Ah, la page de garde de maths! Cet Everest de créativité forcée. On s'est tous retrouvés là, un crayon à moitié rongé à la main, face à cette feuille blanche qui nous narguait. C'était le moment de prouver qu'on était non seulement des pros des équations, mais aussi des artistes incompris!
L'Art de Camoufler sa Détestation des Maths
Soyons honnêtes, pour certains d'entre nous, les maths, c'est un peu comme manger des brocolis. On sait que c'est bon pour le cerveau (enfin, on nous le dit...), mais on préférerait de loin une bonne portion de frites intellectuelles. La page de garde, c'était donc l'occasion de distraire l'attention du prof. Un peu comme mettre une sauce béarnaise sur les brocolis pour les rendre plus appétissants. Une belle illustration, une citation inspirante (ou carrément volée sur internet), et hop! Ni vu, ni connu, j't'embrouille!
On pouvait opter pour le minimalisme zen : juste "Mathématiques - Nom - Classe" en Times New Roman, taille 12. Discrétion assurée, un peu comme un agent secret en mission d'infiltration. Ou alors, on se la jouait Picasso, avec des formes géométriques abstraites qui évoquaient vaguement des théorèmes. Parfois, c'était un mélange des deux, un peu comme un cocktail raté où on essaie de noyer le goût infect avec des fruits trop mûrs.
Quand la Page de Garde Devenait un Champ de Bataille Artistique
Avouez-le, il y avait toujours dans la classe celui ou celle qui transformait sa page de garde en œuvre d'art digne du Louvre. Des paysages mathématiques complexes, des portraits de Pythagore revisités façon manga, des fractales dessinées à la règle avec une précision chirurgicale. On se demandait si ces personnes avaient passé plus de temps sur leur page de garde que sur les exercices eux-mêmes! C'était la compétition, la guerre de l'esthétisme mathématique.

Et puis, il y avait ceux qui, comme moi, comptaient sur le second degré. Un dessin humoristique représentant un professeur en train de se tirer les cheveux devant un tableau rempli d'équations impossibles, une citation ironique du genre "J'aime les maths comme j'aime les piqûres de moustiques". L'idée, c'était de montrer qu'on avait de l'humour, même si on comprenait la moitié du chapitre.

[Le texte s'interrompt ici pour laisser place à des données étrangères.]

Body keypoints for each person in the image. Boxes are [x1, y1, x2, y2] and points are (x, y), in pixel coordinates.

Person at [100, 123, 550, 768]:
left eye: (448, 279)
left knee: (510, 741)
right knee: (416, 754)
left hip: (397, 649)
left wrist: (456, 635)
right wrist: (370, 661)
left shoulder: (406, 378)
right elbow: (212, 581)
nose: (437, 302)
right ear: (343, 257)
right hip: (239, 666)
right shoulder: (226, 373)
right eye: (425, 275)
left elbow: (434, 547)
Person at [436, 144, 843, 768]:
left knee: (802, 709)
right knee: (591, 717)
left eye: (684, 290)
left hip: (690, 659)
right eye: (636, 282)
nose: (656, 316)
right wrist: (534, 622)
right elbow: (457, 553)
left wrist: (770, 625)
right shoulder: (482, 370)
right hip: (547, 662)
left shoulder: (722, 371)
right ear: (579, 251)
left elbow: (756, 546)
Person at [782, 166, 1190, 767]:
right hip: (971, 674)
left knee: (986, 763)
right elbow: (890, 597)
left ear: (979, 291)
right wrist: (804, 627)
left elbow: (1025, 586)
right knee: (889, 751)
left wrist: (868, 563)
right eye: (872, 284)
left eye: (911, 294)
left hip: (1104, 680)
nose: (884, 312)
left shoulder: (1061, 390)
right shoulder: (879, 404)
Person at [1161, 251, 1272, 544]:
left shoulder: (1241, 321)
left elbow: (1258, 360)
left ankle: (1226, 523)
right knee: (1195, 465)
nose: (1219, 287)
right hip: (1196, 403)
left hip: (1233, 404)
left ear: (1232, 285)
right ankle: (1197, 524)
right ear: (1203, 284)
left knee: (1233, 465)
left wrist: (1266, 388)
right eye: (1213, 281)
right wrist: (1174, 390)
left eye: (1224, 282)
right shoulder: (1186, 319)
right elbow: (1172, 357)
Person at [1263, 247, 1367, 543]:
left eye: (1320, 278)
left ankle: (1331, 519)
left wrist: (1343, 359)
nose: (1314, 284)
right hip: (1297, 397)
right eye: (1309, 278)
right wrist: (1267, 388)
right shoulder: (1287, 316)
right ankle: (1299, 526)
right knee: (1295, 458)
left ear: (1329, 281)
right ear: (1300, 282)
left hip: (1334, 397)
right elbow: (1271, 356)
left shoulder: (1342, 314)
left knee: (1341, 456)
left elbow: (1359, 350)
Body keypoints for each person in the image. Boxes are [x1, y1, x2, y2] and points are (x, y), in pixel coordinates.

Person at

Les Erreurs à Ne Pas Commettre (ou Presque)
Bien sûr, il y avait des règles tacites. Éviter les fautes d'orthographe (surtout dans "Mathématiques"!), ne pas dessiner de personnages de dessins animés trop connotés (le prof n'était pas forcément fan de Naruto), et, surtout, ne pas recopier la page de garde du voisin! Le plagiat, c'est mal, même en maths. Sauf si le voisin en question est un génie artistique, évidemment. Dans ce cas-là, l'inspiration est permise (mais discrète!).

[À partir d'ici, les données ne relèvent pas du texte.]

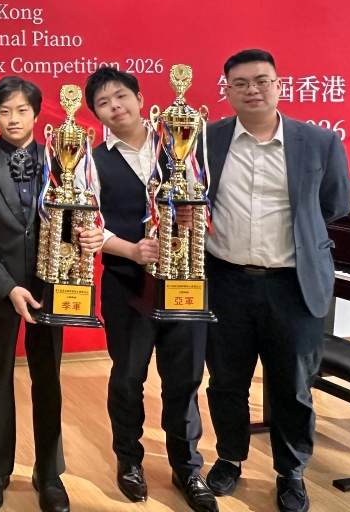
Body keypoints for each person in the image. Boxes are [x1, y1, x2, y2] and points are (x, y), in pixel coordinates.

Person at [202, 50, 350, 512]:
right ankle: (229, 458)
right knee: (226, 380)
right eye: (241, 83)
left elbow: (334, 205)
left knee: (293, 385)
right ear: (227, 90)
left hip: (294, 284)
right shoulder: (207, 140)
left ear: (279, 84)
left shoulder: (319, 142)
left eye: (262, 80)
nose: (252, 90)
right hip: (225, 280)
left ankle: (292, 472)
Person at [0, 76, 103, 512]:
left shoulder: (63, 157)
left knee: (48, 380)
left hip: (50, 290)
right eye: (4, 111)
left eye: (22, 110)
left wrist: (90, 236)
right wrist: (8, 287)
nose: (14, 119)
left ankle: (48, 472)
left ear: (37, 115)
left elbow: (81, 216)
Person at [84, 67, 216, 512]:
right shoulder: (91, 160)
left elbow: (207, 200)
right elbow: (87, 225)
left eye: (121, 96)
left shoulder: (182, 144)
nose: (115, 107)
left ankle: (187, 467)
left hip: (184, 283)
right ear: (96, 113)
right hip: (125, 284)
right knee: (127, 378)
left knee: (185, 379)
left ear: (141, 99)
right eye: (103, 103)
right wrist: (131, 250)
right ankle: (129, 461)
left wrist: (193, 217)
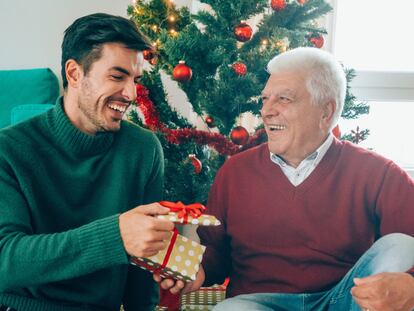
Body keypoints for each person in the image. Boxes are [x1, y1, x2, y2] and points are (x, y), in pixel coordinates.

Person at [158, 47, 414, 311]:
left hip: (345, 301)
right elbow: (216, 253)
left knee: (401, 245)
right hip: (258, 303)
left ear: (326, 112)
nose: (267, 111)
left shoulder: (379, 174)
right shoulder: (235, 172)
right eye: (265, 99)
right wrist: (197, 271)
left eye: (284, 99)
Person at [0, 13, 175, 311]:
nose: (131, 94)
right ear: (74, 74)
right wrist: (115, 236)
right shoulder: (9, 150)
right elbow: (5, 259)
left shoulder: (144, 149)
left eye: (135, 79)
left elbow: (140, 274)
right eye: (117, 77)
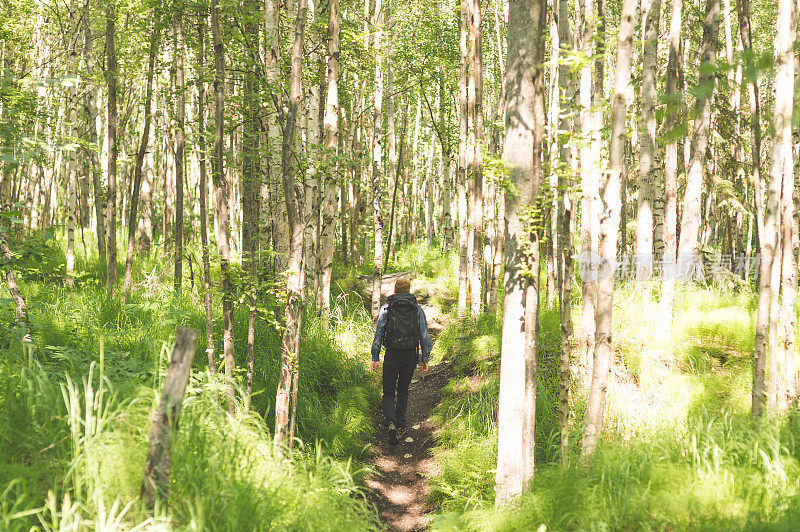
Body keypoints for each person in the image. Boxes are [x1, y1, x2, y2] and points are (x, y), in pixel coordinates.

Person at [371, 277, 432, 444]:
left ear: (395, 291)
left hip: (392, 354)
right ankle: (400, 422)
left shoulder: (387, 308)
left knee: (389, 391)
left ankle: (390, 421)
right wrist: (424, 358)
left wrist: (375, 357)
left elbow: (379, 334)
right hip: (410, 355)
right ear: (409, 291)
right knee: (403, 390)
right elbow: (424, 335)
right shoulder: (416, 309)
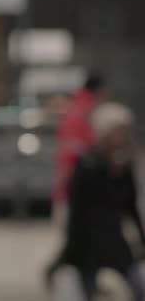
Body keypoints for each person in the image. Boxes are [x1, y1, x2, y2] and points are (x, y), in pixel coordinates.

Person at [46, 102, 145, 300]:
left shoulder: (123, 166)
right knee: (87, 292)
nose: (122, 137)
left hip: (115, 240)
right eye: (118, 131)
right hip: (88, 243)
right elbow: (77, 208)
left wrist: (142, 238)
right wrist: (72, 244)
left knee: (138, 288)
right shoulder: (87, 165)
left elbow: (130, 206)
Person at [51, 72, 106, 227]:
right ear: (99, 89)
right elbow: (95, 138)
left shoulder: (75, 105)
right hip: (83, 165)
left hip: (67, 165)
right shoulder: (90, 108)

Et que dire du moment où, après avoir passé des heures sur cette satanée page de garde, on se rendait compte qu'on s'était trompé de cahier? La frustration! C'était un peu comme préparer un festin gastronomique pour finalement se rendre compte qu'on avait oublié d'acheter le plat principal. On recommençait tout, avec un moral à zéro.

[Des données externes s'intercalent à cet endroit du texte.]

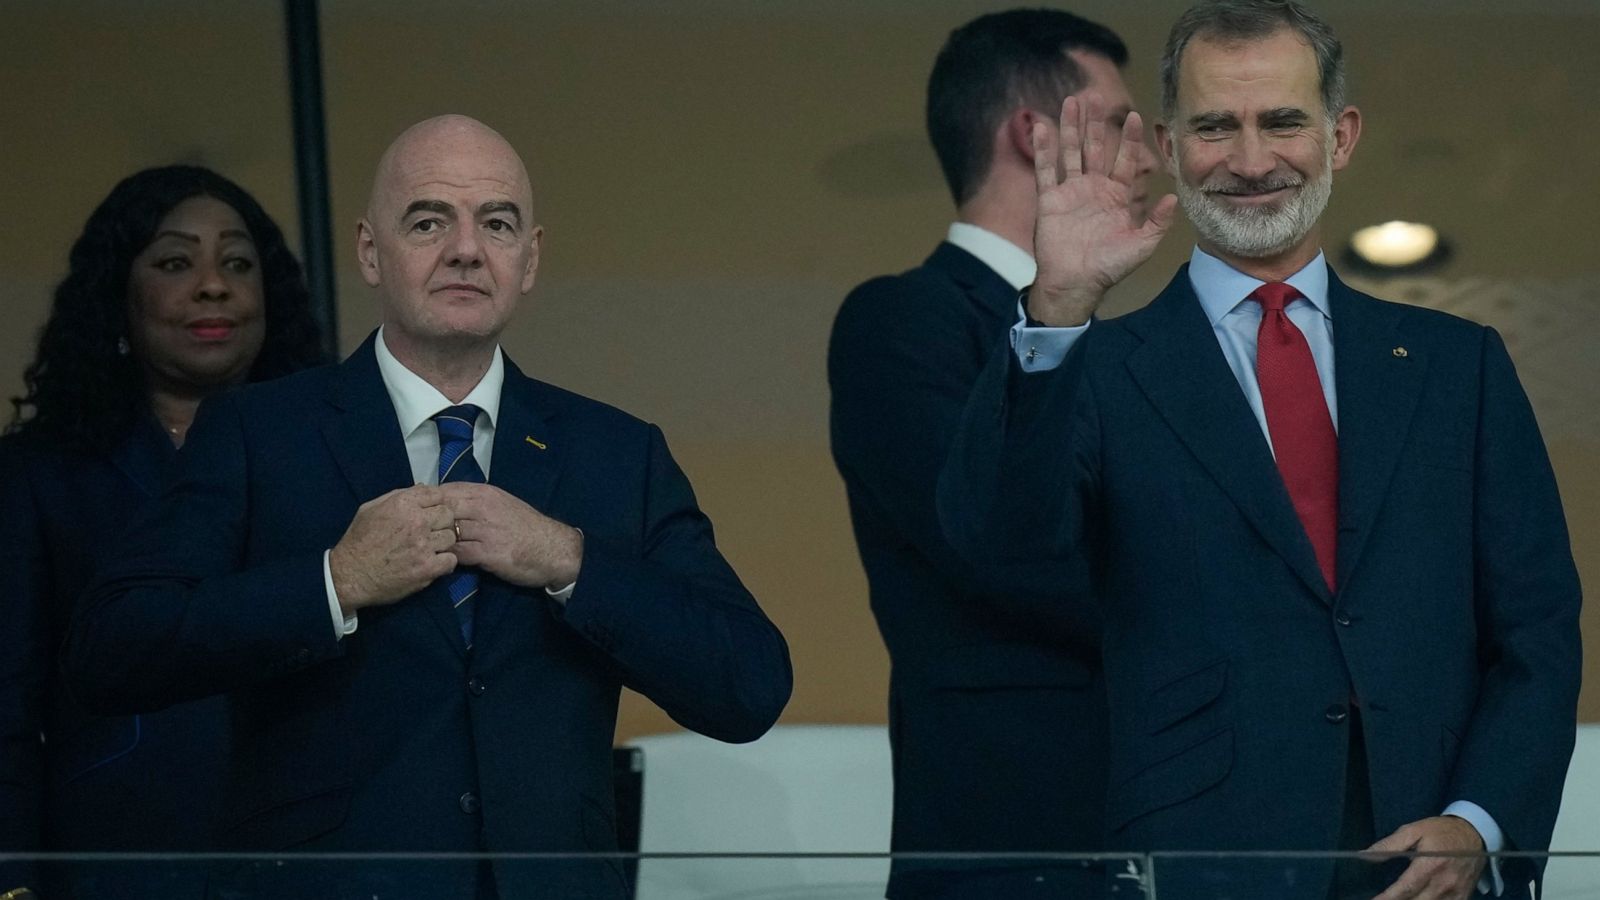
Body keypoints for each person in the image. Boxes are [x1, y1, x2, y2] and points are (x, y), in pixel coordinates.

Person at [937, 2, 1581, 899]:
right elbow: (999, 548)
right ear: (1170, 146)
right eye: (1214, 127)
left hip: (1428, 851)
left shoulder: (1458, 364)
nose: (1249, 161)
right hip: (1203, 861)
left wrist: (1481, 820)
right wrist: (1057, 306)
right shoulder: (1098, 367)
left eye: (1282, 121)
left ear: (1340, 137)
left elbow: (1537, 627)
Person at [64, 115, 793, 899]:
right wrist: (335, 582)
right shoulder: (258, 434)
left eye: (497, 223)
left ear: (530, 258)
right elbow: (113, 648)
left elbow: (749, 685)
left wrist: (568, 559)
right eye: (428, 221)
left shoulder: (617, 454)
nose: (467, 249)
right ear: (369, 251)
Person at [827, 10, 1161, 898]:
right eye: (1118, 123)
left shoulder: (1126, 349)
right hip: (1006, 838)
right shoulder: (904, 321)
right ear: (1033, 134)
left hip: (1146, 829)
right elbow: (996, 548)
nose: (1149, 158)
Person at [0, 165, 328, 900]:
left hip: (307, 857)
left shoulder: (330, 457)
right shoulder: (40, 476)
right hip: (120, 861)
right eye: (176, 263)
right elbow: (6, 710)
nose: (213, 286)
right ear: (119, 296)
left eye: (237, 263)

Au final, la page de garde d'exercice de maths, c'était un peu plus qu'une simple introduction. C'était une fenêtre ouverte sur notre âme d'étudiant, une occasion de laisser libre cours à notre créativité (même si elle était parfois un peu... forcée), et surtout, une manière de rendre les maths un peu moins effrayantes. Alors, la prochaine fois que vous en ferez une, pensez à tout ça et amusez-vous! Après tout, les maths, c'est un jeu... enfin, c'est ce qu'on essaie de se dire!